Although securitisation in China dates back to the 1990s, transactions done in the early days were hampered by a lack of legal infrastructure. With the promulgation by the People's Bank of China (the "PBOC") and the China Banking Regulatory Commission (the "CBRC") of the Measures on the Administration of Credit Asset-backed Securitisation Pilot Programme (the "Securitisation Pilot Measures") on 20 April 2005, many of the issues previously restricting the development of securitisation in China were addressed. However, the Securitisation Pilot Measures imposed a strict approval requirement on securitisations and only applied to "credit assets" of banks/financial institutions, meaning that only banks/financial institutions were eligible to apply to CBRC for approval to issue asset-backed securities ("ABS") for circulation in the PBOC regulated domestic inter-bank bond market1.
Under the Securitisation Pilot Measures, the CBRC issued two rounds of approvals for securitisations, including the 2008 GMAC-SAIC auto loan securitisation which implied an extension by the CBRC to include non-bank financial institutions as eligible financial institutions. According to non-government statistics, during the period between April 2005 and December 2008, 11 banks and financial institutions issued ABS in the two rounds of approvals, with a total value of RMB 66.783 billion, across a range of underlying asset pools including home mortgage loans, auto loans, SME loans and non-performing loans.
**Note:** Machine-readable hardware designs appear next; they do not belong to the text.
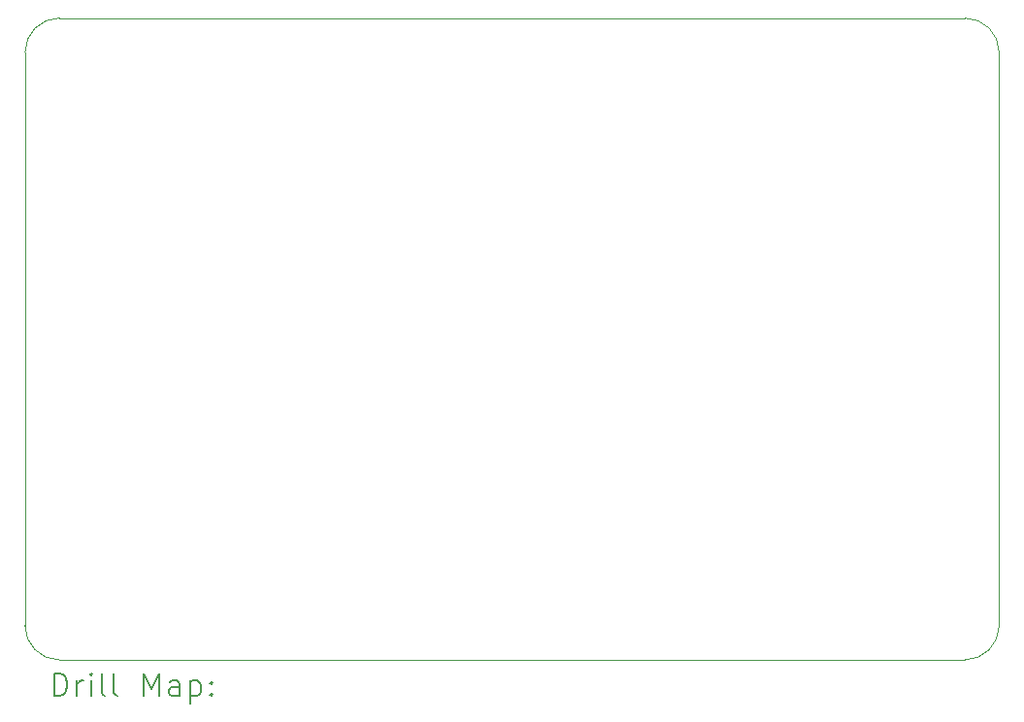
<source format=gbr>
%FSLAX45Y45*%
G04 Gerber Fmt 4.5, Leading zero omitted, Abs format (unit mm)*
G04 Created by KiCad (PCBNEW 6.0.0-d3dd2cf0fa~116~ubuntu21.04.1) date 2022-03-07 16:32:46*
%MOMM*%
%LPD*%
G01*
G04 APERTURE LIST*
%TA.AperFunction,Profile*%
%ADD10C,0.100000*%
%TD*%
%ADD11C,0.200000*%
G04 APERTURE END LIST*
D10*
X8200636Y-5605761D02*
G75*
G03*
X8500636Y-5305761I0J300000D01*
G01*
X8500636Y-5305761D02*
X8500636Y-305761D01*
X8500636Y-305761D02*
G75*
G03*
X8200636Y-5761I-300000J0D01*
G01*
X8200636Y-5761D02*
X302636Y-5761D01*
X2636Y-5305761D02*
G75*
G03*
X302636Y-5605761I300000J0D01*
G01*
X302636Y-5605761D02*
X8200636Y-5605761D01*
X2636Y-305761D02*
X2636Y-5305761D01*
X302636Y-5761D02*
G75*
G03*
X2636Y-305761I0J-300000D01*
G01*
D11*
X255255Y-5921237D02*
X255255Y-5721237D01*
X302874Y-5721237D01*
X331445Y-5730761D01*
X350493Y-5749809D01*
X360016Y-5768856D01*
X369540Y-5806951D01*
X369540Y-5835523D01*
X360016Y-5873618D01*
X350493Y-5892666D01*
X331445Y-5911713D01*
X302874Y-5921237D01*
X255255Y-5921237D01*
X455255Y-5921237D02*
X455255Y-5787904D01*
X455255Y-5825999D02*
X464778Y-5806951D01*
X474302Y-5797428D01*
X493350Y-5787904D01*
X512397Y-5787904D01*
X579064Y-5921237D02*
X579064Y-5787904D01*
X579064Y-5721237D02*
X569540Y-5730761D01*
X579064Y-5740285D01*
X588588Y-5730761D01*
X579064Y-5721237D01*
X579064Y-5740285D01*
X702874Y-5921237D02*
X683826Y-5911713D01*
X674302Y-5892666D01*
X674302Y-5721237D01*
X807636Y-5921237D02*
X788588Y-5911713D01*
X779064Y-5892666D01*
X779064Y-5721237D01*
X1036207Y-5921237D02*
X1036207Y-5721237D01*
X1102874Y-5864094D01*
X1169540Y-5721237D01*
X1169540Y-5921237D01*
X1350493Y-5921237D02*
X1350493Y-5816475D01*
X1340969Y-5797428D01*
X1321921Y-5787904D01*
X1283826Y-5787904D01*
X1264778Y-5797428D01*
X1350493Y-5911713D02*
X1331445Y-5921237D01*
X1283826Y-5921237D01*
X1264778Y-5911713D01*
X1255255Y-5892666D01*
X1255255Y-5873618D01*
X1264778Y-5854571D01*
X1283826Y-5845047D01*
X1331445Y-5845047D01*
X1350493Y-5835523D01*
X1445731Y-5787904D02*
X1445731Y-5987904D01*
X1445731Y-5797428D02*
X1464778Y-5787904D01*
X1502874Y-5787904D01*
X1521921Y-5797428D01*
X1531445Y-5806951D01*
X1540969Y-5825999D01*
X1540969Y-5883142D01*
X1531445Y-5902190D01*
X1521921Y-5911713D01*
X1502874Y-5921237D01*
X1464778Y-5921237D01*
X1445731Y-5911713D01*
X1626683Y-5902190D02*
X1636207Y-5911713D01*
X1626683Y-5921237D01*
X1617159Y-5911713D01*
X1626683Y-5902190D01*
X1626683Y-5921237D01*
X1626683Y-5797428D02*
X1636207Y-5806951D01*
X1626683Y-5816475D01*
X1617159Y-5806951D01*
X1626683Y-5797428D01*
X1626683Y-5816475D01*
M02*

</source>
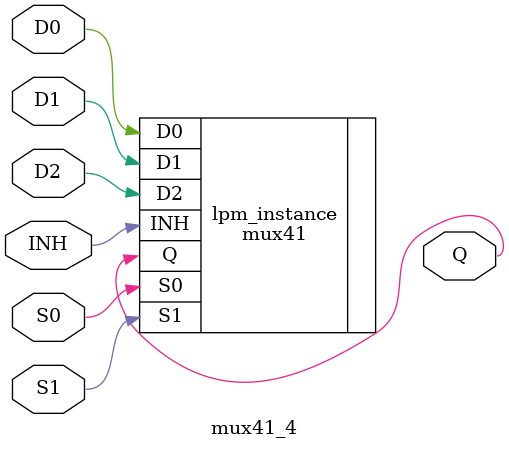
<source format=v>



module mux41_4(S0,D2,S1,D0,INH,D1,Q);
input S0;
input D2;
input S1;
input D0;
input INH;
input D1;
output Q;

mux41	lpm_instance(.S0(S0),.D2(D2),.S1(S1),.D0(D0),.INH(INH),.D1(D1),.Q(Q));

endmodule

</source>
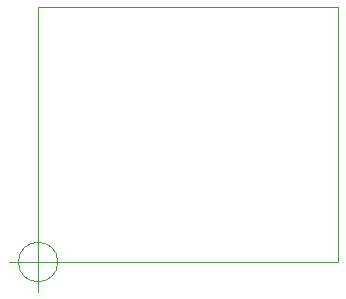
<source format=gm1>
G04 #@! TF.GenerationSoftware,KiCad,Pcbnew,(5.1.8)-1*
G04 #@! TF.CreationDate,2022-10-25T22:50:26+09:00*
G04 #@! TF.ProjectId,DIN8,44494e38-2e6b-4696-9361-645f70636258,rev?*
G04 #@! TF.SameCoordinates,PX48ab840PY9765530*
G04 #@! TF.FileFunction,Profile,NP*
%FSLAX46Y46*%
G04 Gerber Fmt 4.6, Leading zero omitted, Abs format (unit mm)*
G04 Created by KiCad (PCBNEW (5.1.8)-1) date 2022-10-25 22:50:26*
%MOMM*%
%LPD*%
G01*
G04 APERTURE LIST*
G04 #@! TA.AperFunction,Profile*
%ADD10C,0.050000*%
G04 #@! TD*
G04 APERTURE END LIST*
D10*
X0Y21590000D02*
X0Y0D01*
X25400000Y21590000D02*
X0Y21590000D01*
X25400000Y0D02*
X25400000Y21590000D01*
X0Y0D02*
X25400000Y0D01*
X1666666Y0D02*
G75*
G03*
X1666666Y0I-1666666J0D01*
G01*
X-2500000Y0D02*
X2500000Y0D01*
X0Y2500000D02*
X0Y-2500000D01*
M02*

</source>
However, with the U.S. sub-prime debt crisis in 2008 and the ensuing global financial crisis, the CBRC ceased issuing approvals under the Securitisation Pilot Measures, causing the burgeoning market to stall.
Although no official pronouncement has occurred, it is being reported by several Chinese media that a third round of approvals for securitisations under the Securitisation Pilot Measures will come up soon and the cap on approved ABS is reported to be RMB 50 billion. It is also reported that several Chinese banks have already commenced work on setting up securitisation programs. The media reports provide, in summary:
- Consensus has been reached between the PBOC and CBRC on the implementation of the third round of approvals, which will be granted in accordance with the Securitisation Pilot Measures.
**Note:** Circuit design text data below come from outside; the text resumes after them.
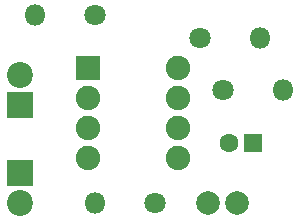
<source format=gts>
G04 #@! TF.GenerationSoftware,KiCad,Pcbnew,(5.0.0-3-g5ebb6b6)*
G04 #@! TF.CreationDate,2018-11-28T22:23:41-05:00*
G04 #@! TF.ProjectId,555_Timer,3535355F54696D65722E6B696361645F,rev?*
G04 #@! TF.SameCoordinates,Original*
G04 #@! TF.FileFunction,Soldermask,Top*
G04 #@! TF.FilePolarity,Negative*
%FSLAX46Y46*%
G04 Gerber Fmt 4.6, Leading zero omitted, Abs format (unit mm)*
G04 Created by KiCad (PCBNEW (5.0.0-3-g5ebb6b6)) date Wednesday, November 28, 2018 at 10:23:41 PM*
%MOMM*%
%LPD*%
G01*
G04 APERTURE LIST*
%ADD10R,1.600000X1.600000*%
%ADD11C,1.600000*%
%ADD12C,2.000000*%
%ADD13C,2.200000*%
%ADD14R,2.200000X2.200000*%
%ADD15O,1.800000X1.800000*%
%ADD16C,1.800000*%
%ADD17R,2.076400X2.076400*%
%ADD18C,2.076400*%
G04 APERTURE END LIST*
D10*
G04 #@! TO.C,C1*
X123825000Y-54610000D03*
D11*
X121825000Y-54610000D03*
G04 #@! TD*
D12*
G04 #@! TO.C,C2*
X120015000Y-59690000D03*
X122515000Y-59690000D03*
G04 #@! TD*
D13*
G04 #@! TO.C,D1*
X104140000Y-59690000D03*
D14*
X104140000Y-57150000D03*
G04 #@! TD*
G04 #@! TO.C,D2*
X104140000Y-51435000D03*
D13*
X104140000Y-48895000D03*
G04 #@! TD*
D15*
G04 #@! TO.C,R1*
X124460000Y-45720000D03*
D16*
X119380000Y-45720000D03*
G04 #@! TD*
D15*
G04 #@! TO.C,R2*
X126365000Y-50165000D03*
D16*
X121285000Y-50165000D03*
G04 #@! TD*
G04 #@! TO.C,R3*
X115570000Y-59690000D03*
D15*
X110490000Y-59690000D03*
G04 #@! TD*
D16*
G04 #@! TO.C,R4*
X110490000Y-43815000D03*
D15*
X105410000Y-43815000D03*
G04 #@! TD*
D17*
G04 #@! TO.C,U1*
X109855000Y-48260000D03*
D18*
X109855000Y-50800000D03*
X109855000Y-53340000D03*
X109855000Y-55880000D03*
X117475000Y-55880000D03*
X117475000Y-53340000D03*
X117475000Y-50800000D03*
X117475000Y-48260000D03*
G04 #@! TD*
M02*

</source>
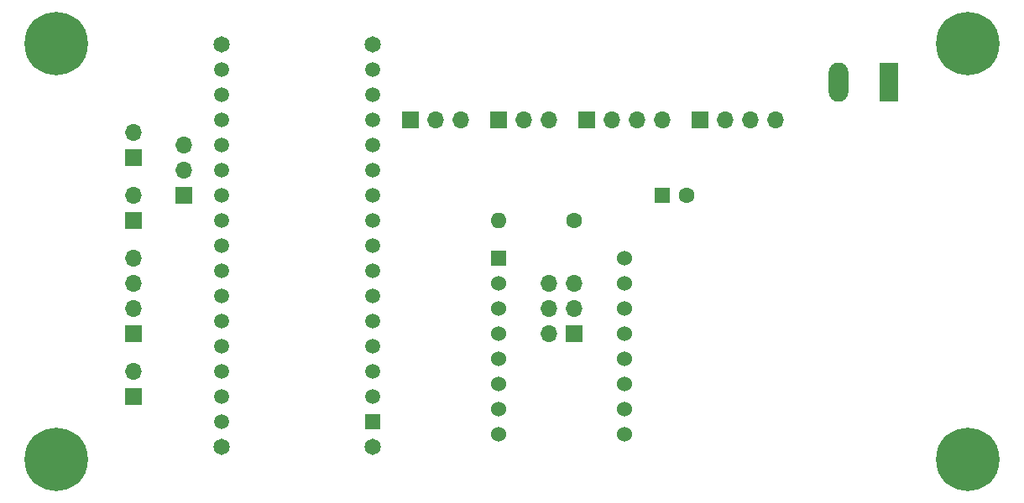
<source format=gbs>
%TF.GenerationSoftware,KiCad,Pcbnew,(5.1.9)-1*%
%TF.CreationDate,2021-07-13T22:03:12+02:00*%
%TF.ProjectId,CameraSlider,43616d65-7261-4536-9c69-6465722e6b69,rev?*%
%TF.SameCoordinates,Original*%
%TF.FileFunction,Soldermask,Bot*%
%TF.FilePolarity,Negative*%
%FSLAX46Y46*%
G04 Gerber Fmt 4.6, Leading zero omitted, Abs format (unit mm)*
G04 Created by KiCad (PCBNEW (5.1.9)-1) date 2021-07-13 22:03:12*
%MOMM*%
%LPD*%
G01*
G04 APERTURE LIST*
%ADD10R,1.508000X1.508000*%
%ADD11C,1.508000*%
%ADD12C,1.651000*%
%ADD13R,1.700000X1.700000*%
%ADD14O,1.700000X1.700000*%
%ADD15C,1.600000*%
%ADD16R,1.600000X1.600000*%
%ADD17C,6.400000*%
%ADD18O,1.600000X1.600000*%
%ADD19R,1.530000X1.530000*%
%ADD20C,1.530000*%
%ADD21O,1.980000X3.960000*%
%ADD22R,1.980000X3.960000*%
G04 APERTURE END LIST*
D10*
%TO.C,U1*%
X135890000Y-142240000D03*
D11*
X135890000Y-139700000D03*
X135890000Y-137160000D03*
X135890000Y-134620000D03*
X135890000Y-132080000D03*
X135890000Y-129540000D03*
X135890000Y-127000000D03*
X135890000Y-124460000D03*
X135890000Y-121920000D03*
X135890000Y-119380000D03*
X135890000Y-116840000D03*
X135890000Y-114300000D03*
X135890000Y-111760000D03*
X135890000Y-109220000D03*
X135890000Y-106680000D03*
X120650000Y-106680000D03*
X120650000Y-109220000D03*
X120650000Y-111760000D03*
X120650000Y-114300000D03*
X120650000Y-116840000D03*
X120650000Y-119380000D03*
X120650000Y-121920000D03*
X120650000Y-124460000D03*
X120650000Y-127000000D03*
X120650000Y-129540000D03*
X120650000Y-132080000D03*
X120650000Y-134620000D03*
X120650000Y-137160000D03*
X120650000Y-139700000D03*
X120650000Y-142240000D03*
D12*
X135890000Y-104140000D03*
X120650000Y-104140000D03*
X135890000Y-144780000D03*
X120650000Y-144780000D03*
%TD*%
D13*
%TO.C,J10*%
X157480000Y-111760000D03*
D14*
X160020000Y-111760000D03*
X162560000Y-111760000D03*
X165100000Y-111760000D03*
%TD*%
D15*
%TO.C,C1*%
X167600000Y-119380000D03*
D16*
X165100000Y-119380000D03*
%TD*%
D17*
%TO.C,H1*%
X104000000Y-146000000D03*
%TD*%
%TO.C,H2*%
X104000000Y-104000000D03*
%TD*%
D14*
%TO.C,J2*%
X111760000Y-137160000D03*
D13*
X111760000Y-139700000D03*
%TD*%
D14*
%TO.C,J3*%
X116840000Y-114300000D03*
X116840000Y-116840000D03*
D13*
X116840000Y-119380000D03*
%TD*%
D14*
%TO.C,J4*%
X111760000Y-119380000D03*
D13*
X111760000Y-121920000D03*
%TD*%
%TO.C,J5*%
X111760000Y-115570000D03*
D14*
X111760000Y-113030000D03*
%TD*%
%TO.C,J6*%
X153670000Y-111760000D03*
X151130000Y-111760000D03*
D13*
X148590000Y-111760000D03*
%TD*%
%TO.C,J7*%
X139700000Y-111760000D03*
D14*
X142240000Y-111760000D03*
X144780000Y-111760000D03*
%TD*%
%TO.C,J8*%
X153670000Y-128270000D03*
X156210000Y-128270000D03*
X153670000Y-130810000D03*
X156210000Y-130810000D03*
X153670000Y-133350000D03*
D13*
X156210000Y-133350000D03*
%TD*%
D14*
%TO.C,J9*%
X111760000Y-125730000D03*
X111760000Y-128270000D03*
X111760000Y-130810000D03*
D13*
X111760000Y-133350000D03*
%TD*%
D14*
%TO.C,J11*%
X176530000Y-111760000D03*
X173990000Y-111760000D03*
X171450000Y-111760000D03*
D13*
X168910000Y-111760000D03*
%TD*%
D18*
%TO.C,R1*%
X148590000Y-121920000D03*
D15*
X156210000Y-121920000D03*
%TD*%
D19*
%TO.C,U2*%
X148590000Y-125730000D03*
D20*
X148590000Y-128270000D03*
X148590000Y-130810000D03*
X148590000Y-133350000D03*
X148590000Y-135890000D03*
X148590000Y-138430000D03*
X148590000Y-140970000D03*
X148590000Y-143510000D03*
X161290000Y-143510000D03*
X161290000Y-140970000D03*
X161290000Y-138430000D03*
X161290000Y-135890000D03*
X161290000Y-133350000D03*
X161290000Y-130810000D03*
X161290000Y-128270000D03*
X161290000Y-125730000D03*
%TD*%
D21*
%TO.C,J1*%
X182960000Y-107950000D03*
D22*
X187960000Y-107950000D03*
%TD*%
D17*
%TO.C,H3*%
X196000000Y-146000000D03*
%TD*%
%TO.C,H4*%
X196000000Y-104000000D03*
%TD*%
M02*

</source>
- CBRC holds a positive view towards securitisation but requires that the eligible financial assets be of relatively good quality with stable earnings, investment risks are easily identifiable and securitisation should adopt a simple structure (rather than complicated and synthetic structures).
- Eligible financial assets will be extended to include agricultural industry loans, credit cards and local government loans.
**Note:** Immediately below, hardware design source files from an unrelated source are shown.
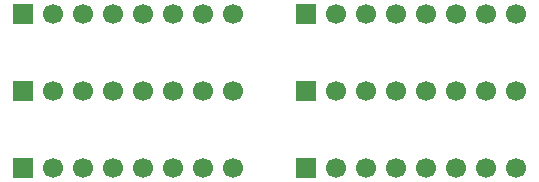
<source format=gbr>
%TF.GenerationSoftware,KiCad,Pcbnew,9.0.4*%
%TF.CreationDate,2025-09-14T11:53:58+01:00*%
%TF.ProjectId,dc_power_headers,64635f70-6f77-4657-925f-686561646572,rev?*%
%TF.SameCoordinates,Original*%
%TF.FileFunction,Soldermask,Top*%
%TF.FilePolarity,Negative*%
%FSLAX46Y46*%
G04 Gerber Fmt 4.6, Leading zero omitted, Abs format (unit mm)*
G04 Created by KiCad (PCBNEW 9.0.4) date 2025-09-14 11:53:58*
%MOMM*%
%LPD*%
G01*
G04 APERTURE LIST*
%ADD10C,1.700000*%
%ADD11R,1.700000X1.700000*%
G04 APERTURE END LIST*
D10*
%TO.C,J1*%
X133280000Y-72000000D03*
X130740000Y-72000000D03*
X128200000Y-72000000D03*
X125660000Y-72000000D03*
X123120000Y-72000000D03*
X120580000Y-72000000D03*
X118040000Y-72000000D03*
D11*
X115500000Y-72000000D03*
%TD*%
D10*
%TO.C,J3*%
X133280000Y-85000000D03*
X130740000Y-85000000D03*
X128200000Y-85000000D03*
X125660000Y-85000000D03*
X123120000Y-85000000D03*
X120580000Y-85000000D03*
X118040000Y-85000000D03*
D11*
X115500000Y-85000000D03*
%TD*%
D10*
%TO.C,J2*%
X133280000Y-78500000D03*
X130740000Y-78500000D03*
X128200000Y-78500000D03*
X125660000Y-78500000D03*
X123120000Y-78500000D03*
X120580000Y-78500000D03*
X118040000Y-78500000D03*
D11*
X115500000Y-78500000D03*
%TD*%
D10*
%TO.C,J5*%
X157280000Y-78500000D03*
X154740000Y-78500000D03*
X152200000Y-78500000D03*
X149660000Y-78500000D03*
X147120000Y-78500000D03*
X144580000Y-78500000D03*
X142040000Y-78500000D03*
D11*
X139500000Y-78500000D03*
%TD*%
D10*
%TO.C,J4*%
X157280000Y-72000000D03*
X154740000Y-72000000D03*
X152200000Y-72000000D03*
X149660000Y-72000000D03*
X147120000Y-72000000D03*
X144580000Y-72000000D03*
X142040000Y-72000000D03*
D11*
X139500000Y-72000000D03*
%TD*%
D10*
%TO.C,J6*%
X157280000Y-85000000D03*
X154740000Y-85000000D03*
X152200000Y-85000000D03*
X149660000Y-85000000D03*
X147120000Y-85000000D03*
X144580000Y-85000000D03*
X142040000Y-85000000D03*
D11*
X139500000Y-85000000D03*
%TD*%
M02*

</source>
- A broader range of banks/financial institutions are expected to be eligible to participate in the new round.
- ABS issued under the new round will (like previous rounds) be issued and traded through the domestic inter-bank bond market (i.e. with restricted access for offshore investors). However, it is expected that non-bank domestic investors, such as social security funds and insurance companies, will be encouraged to invest in the ABS , to facilitate demand and create liquidity in the secondary market.
- On-balance sheet structured financings, such as covered bonds, will be investigated by the PRC authorities.
Whilst the market is expecting an official announcement on the re-launch of securitisation in China by the PRC authorities, such media reports are encouraging. Given the present squeeze on credit and the lack of approvals to securitise financial assets for the past three years, securitisation will once again provide PRC financial institutions with an effective vehicle to offload credit and increase asset liquidity. It is hoped that the market will become more mature and effective with more securitisations, coupled with an increasing variety of underlying assets and eligible originators.
Unfortunately, there have been no media reports on reactivating the corporate asset securitisation programme by the CSRC.
Lastly, the interest in covered bonds is welcome and would provide an additional funding option for PRC financial institutions (in addition to general senior debt and, under the re-launch, securitisation) and would align China with other jurisdictions in the Asia Pacific implementing covered bond regulations (such as Korea and Australia) to provide financial institutions with access to credit markets and help reduce their reliance on government liquidity funding programs.